**Task description**: Can you reproduce, word for word, the text lines of every entry below, leaving the pictures out of your answer?

--------------------

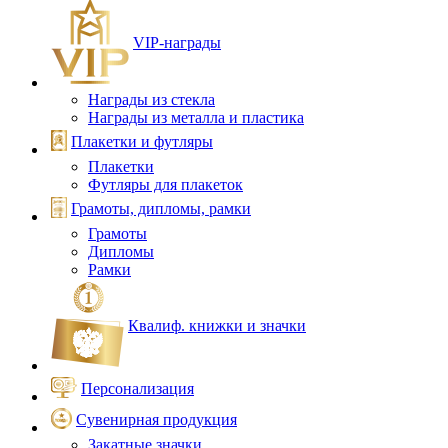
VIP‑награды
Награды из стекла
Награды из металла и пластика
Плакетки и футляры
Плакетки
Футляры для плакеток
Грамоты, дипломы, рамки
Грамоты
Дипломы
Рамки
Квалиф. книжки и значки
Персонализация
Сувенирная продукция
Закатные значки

--------------------

**Result**:
VIP‑награды
Награды из стекла
Награды из металла и пластика
Плакетки и футляры
Плакетки
Футляры для плакеток
Грамоты, дипломы, рамки
Грамоты
Дипломы
Рамки
Квалиф. книжки и значки
Персонализация
Сувенирная продукция
Закатные значки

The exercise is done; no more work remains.